Utilising in-house expertise, diversifying in tough times and focusing on niche markets has earned GRD Minproc high praise. Jamie Wade writes.

A bold move amid the lull in mining activity several years ago to apply minerals processing expertise to waste management has paid off for Perth-based engineering firm GRD Minproc.

The company, which received two accolades at the 2007 Western Australian Industry and Export awards – including the prestigious Premier’s Award for Excellence – may be blazing a trail in exporting minerals processing expertise, but it was a different story several years ago.

With the resources industry in a lull of activity in the early part of the decade, GRD Minproc looked elsewhere for opportunities and eventually identified waste management technology as an area of potential growth for the business.

“It was the decline in mining activity that forced us to re-think our business outside the minerals sector,” GRD Minproc Limited chief operating officer (engineering) Malcolm Brown told Australian Mining.

“We had this pool of technical people and we said, ‘well where else can we use the same processing and mechanical expertise, as we’ve done in the minerals industry to help us diversify?’.

“After extensive investigation we eventually focussed on domestic waste because we could apply our mining and processing technical expertise to recover resources from waste that was usually just being dumped and buried.”

Following several years of R&D that applied mineral processing techniques and methods to waste management the company developed a process that could extract valuable commodities in the waste stream while significantly reducing the volume of waste sent to landfill.

GRD Minproc eventually built a facility in Eastern Creek in Sydney for sister company Global Renewables employing the waste-to-resource technology and processes known as UR-3R™ (Urban Resource – Reduction, Recovery and Recycling).

The company’s successful venture into waste-to-resource technology continues to develop, most recently with a contract to design and build two UR-3R™ facilities in Lancashire in the UK.

Provided data ->
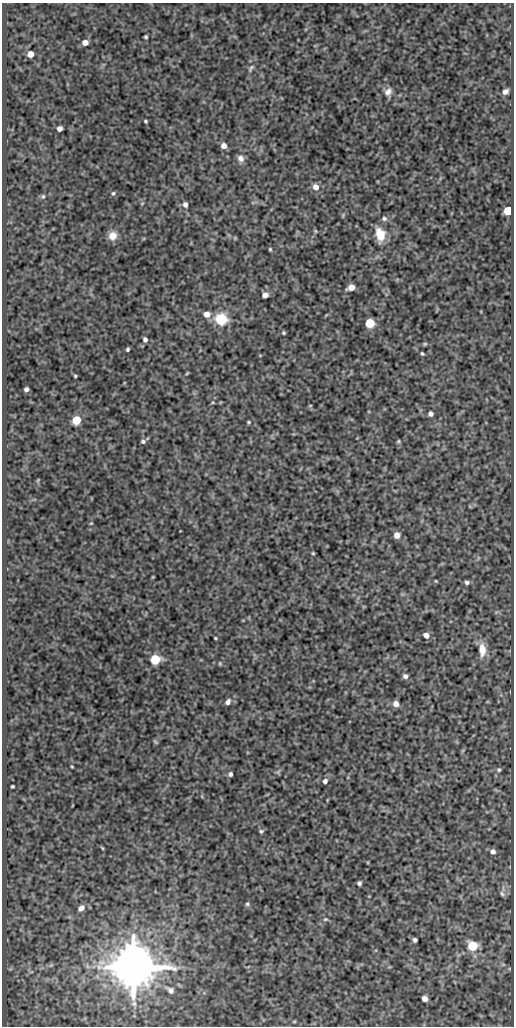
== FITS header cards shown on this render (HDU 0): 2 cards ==
NAXIS1  =                  512
NAXIS2  =                 1024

Task list ->
1) In the GRD Minproc article, where did the company build a facility for its sister company Global Renewables?
2) Why, according to the GRD Minproc article, did the company settle on domestic waste as its new area? Answer in one to three sentences.
3) Pick up the GRD Minproc article after its final sentence and write the next part.

Per-task outputs ->
1) Eastern Creek in Sydney.

2) After extensive investigation, the company chose domestic waste because it could apply its mining and processing technical expertise to recover resources from waste that was usually dumped and buried. The search itself began because the decline in mining activity pushed the company to rethink its business outside the minerals sector.

3)
Construction has begun on the plants that will process the household waste of 1.4 million people for the next 20 years and beyond.

The company’s proprietary technology is now an effective weapon in the arsenal of technologies to combat climate change.

“By processing the organics in the waste stream, we divert them from landfill where they would normally emit methane gas for up to 50 years. Through the UR-3R Process® we also capture the gas and use it as a clean source of energy to power our facility ,” Brown said.

GRD Minproc continues to build on the application of its technology with the company involved in bids for at least another five waste-to-resource facilities in the UK.

The Premier’s award at the WA Industry and Export Awards recognised the company’s ability to deliver, design, procure and construct mineral resource and waste resources projects to both a national and international market. However, the honour also commended GRD Minproc Limited’s ability to seek new markets, particularly outside Australia. Brown said the key to company’s success was the ability to deliver quality projects across a range of commodities and in a variety of countries.

“For the last 20 years we’ve been doing work overseas in remote and difficult locations,” he said.

Success in exporting did not happen overnight. From early beginnings in Ghana in the late eighties the company has worked in more than 35 countries.

“We’ve always had a view that we could export our technical and project management expertise to virtually anywhere in the world if we put our minds to it,” Brown said.

“It’s just having that confidence that you’ve got the expertise and you’ve got the people and you’re willing to go and work in challenging places.”

Unique approach

The company, which also won the CY O’Connor Award for Excellence in Engineering at the Industry and Export awards, has a unique approach to its business model in the mineral sector with a strong focus on complex, technical areas.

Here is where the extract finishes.